デジタル「検索」は手軽で、ピンポイントですから、効率は良いです。
でも、なんか物足りません、スクリーンの情報は記憶に定着しません。(個人の感想です)
「紙」の辞書で育ったので、「紙」の辞書の良さを知っています。
例えば、調べた単語の近くの別の単語が目に入って、余計な時間を費やしたことがとてもよくありました。
効率は、たしかに悪いかもしれませんね、でも、それは無駄な時間ではない、と信じてます。
アプリには不満がありませんが、「紙」の辞書が欲しくなりました。
どうやら、持って生まれたコレクター気質がぶり返しています。
「プチ・ロワイヤル仏和辞典」の後に、「ロベール・クレ仏和辞典」(初版2011年)とラルース「やさしい仏仏辞典」復刻版(初版1978年)を購入しています。
「ロベール・クレ仏和辞典」は、フランス語を外国語として学ぶ学習者への配慮が売りです。
残念ながら、使いこなせてないです。
ラルース「やさしい仏仏辞典」は、フランス語中級を意識して、避けて通れない「仏仏辞典」の入門として、購入しました。
まだまだ、使えていません。
※ラルース「やさしい仏仏辞典」の前書きを読みながら、この辞書に取り組むタイミングが来たことに気がつきました、いつか、記事にできれば。
紙の辞書なら、停電になっても、使えるのも大きいメリットです。
理由1
とにかく、「紙」の辞書が欲しい。
どうしても、ネットで参考意見を探してしまいます。
信頼している「北鎌フランス語講座」で、「プチ・ロワイヤル中辞典」(第1版)を推していたので、検討しました。
文法の解説が詳しい、という点が検討のポイントでした。

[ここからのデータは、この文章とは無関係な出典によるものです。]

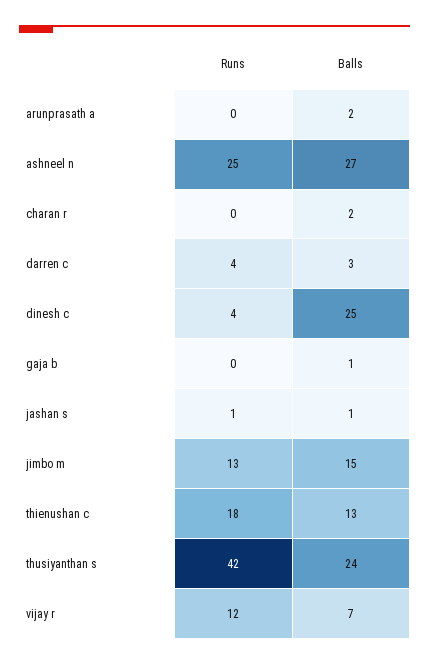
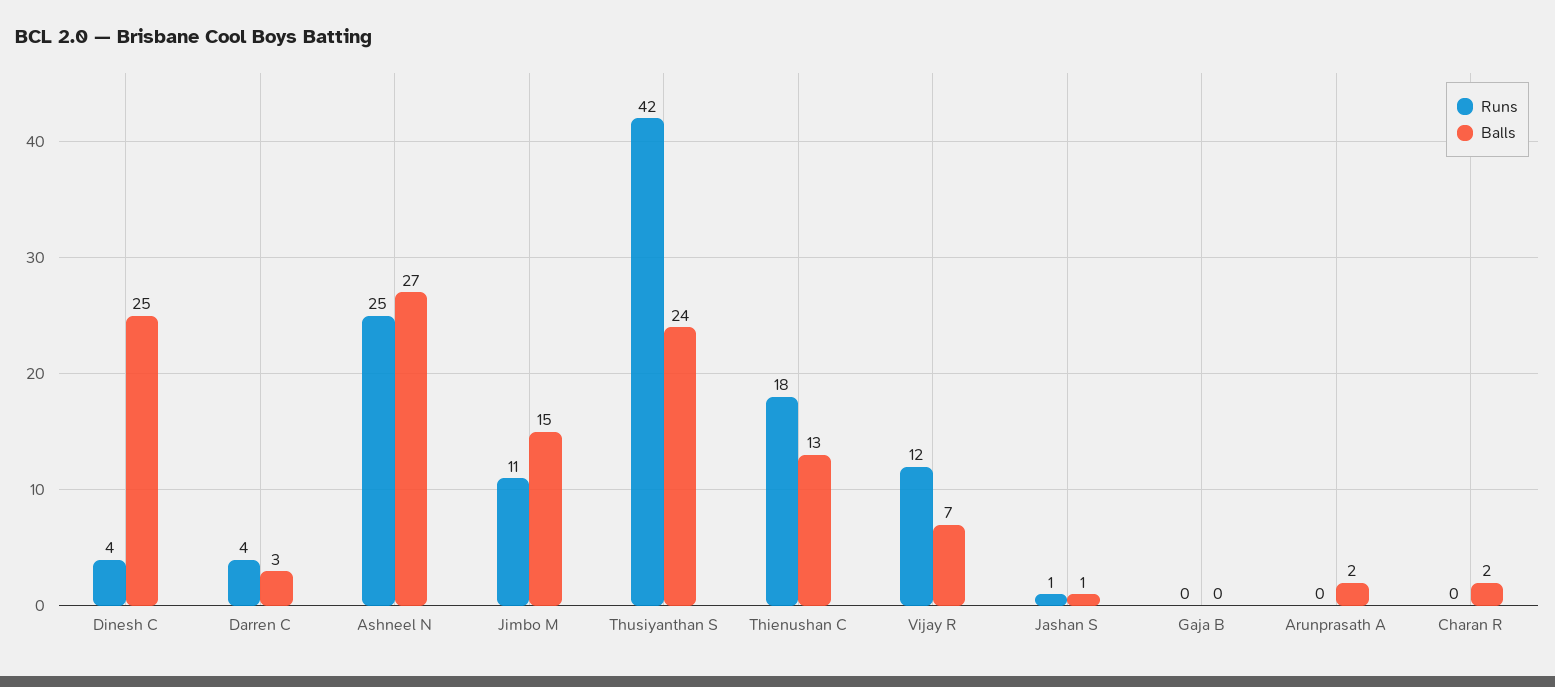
Balls, gaja b: 1 -> 0
Runs, jimbo m: 13 -> 11

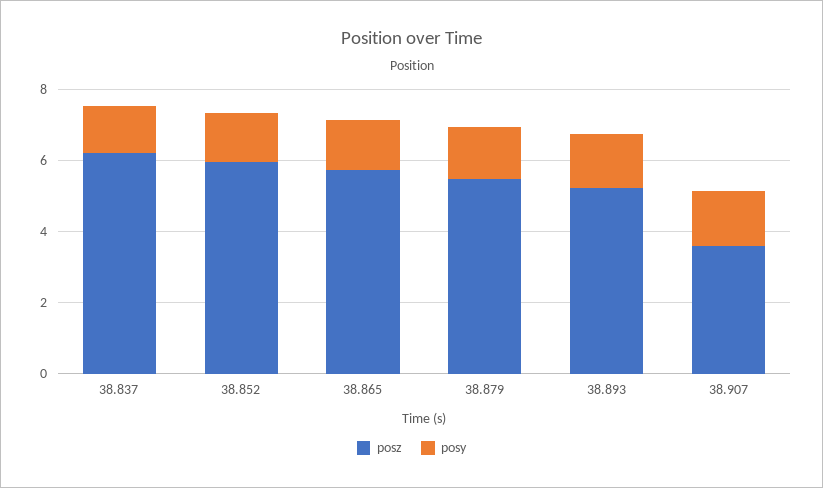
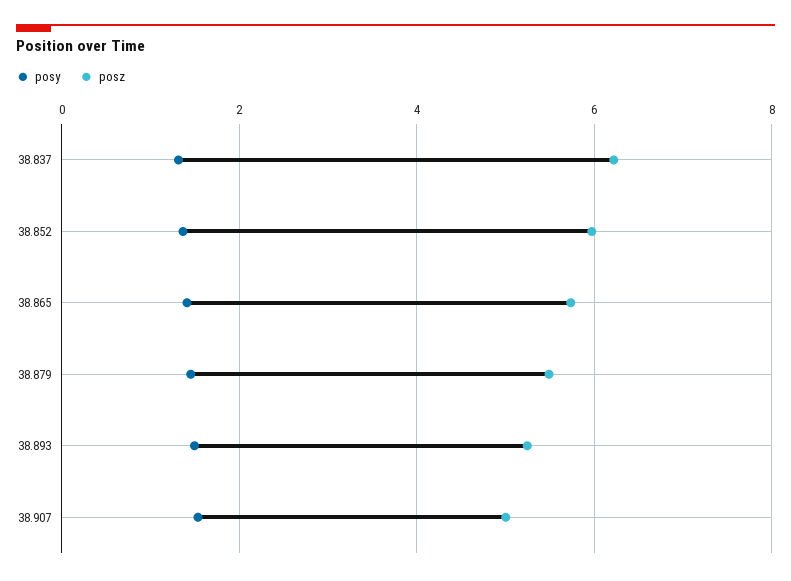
posz, 38.907: 3.5 -> 5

また、ハンディサイズなのも良いです。
でも、白水社「仏和大辞典」を選びました。
なぜ、白水社「仏和大辞典」なのか?
あるとき、この大辞典が仏文学や仏人文系に偏っている、という批評を読みました。
この大辞典の特徴が一般向きではないからこそ、自分には合っていることに気がつきました。
ご存知のとおり、フランス語の意味は、文脈で変わります。
「baguettte」は、一般的には「棒」ですが、
文脈によっては、「杖」になったり、食べる「パン」になったり、「指揮棒」になったりします。

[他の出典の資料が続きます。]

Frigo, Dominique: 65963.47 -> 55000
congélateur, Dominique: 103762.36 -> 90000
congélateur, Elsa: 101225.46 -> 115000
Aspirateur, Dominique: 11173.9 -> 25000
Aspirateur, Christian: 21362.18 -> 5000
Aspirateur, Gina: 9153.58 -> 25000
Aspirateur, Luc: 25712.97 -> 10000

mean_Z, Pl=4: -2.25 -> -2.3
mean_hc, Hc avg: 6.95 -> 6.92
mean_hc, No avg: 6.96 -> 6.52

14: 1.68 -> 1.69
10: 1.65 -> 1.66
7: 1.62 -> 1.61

おそらく[baguette]は、抽象的に棒状のものが、本来的な意義なのでしょう。
この文脈なら、この意味になるという考え方をするということです。
だから、「杖」になったり、「パン」になったり、「指揮棒」になるのです。
まさに、白水社「仏和大辞典」が、単語の意義を文脈で捉えようとしている考え方に一致するのです。
初めのうちは、単語の意味を一義的に覚えることで、精一杯です。
やがて、フランス語の学習が進むと、単語が実は抽象的で、文脈によって意味を変えることに気がつきました。
また、皮肉や反語的な意味を持つこともあるようです。
「フランス語沼」ともいうべき事態が存在するのです。
だから、フランス語は面白いのです。めんどくさいとも言います。
分かったことその2
「小学館ロベール仏和大辞典」は、素晴らしい辞典です。
紙の「小学館ロベール仏和大辞典」を検討しましたこともあります。
図書館で現物を確認したところ、判型(B5)が大きくて読みやすいのです、開くとB4です。
白水社「仏和大辞典」はとても分厚いのですが、判型(A5)が小さいので、開いてA4です。
参考までに。
「小学館ロベール仏和大辞典」の「現用主義」は良い点でもあり、裏目にも出ます。
現用主義的な視点からこぼれたものを補完してくれることを期待して白水社「仏和大辞典」を購入しました。
重くて大きい辞書はやはり使い回しが正直大変です。
場所を取るので邪魔にさえ、感じています、現代的な生活には縁遠いものです。
しかし、アナログの紙の仏和大辞典を迎えるような生活も面白い、と思えるような年齢にもなりました。
この仏和大辞典とも紙の辞書とも長く付き合っていきたいです。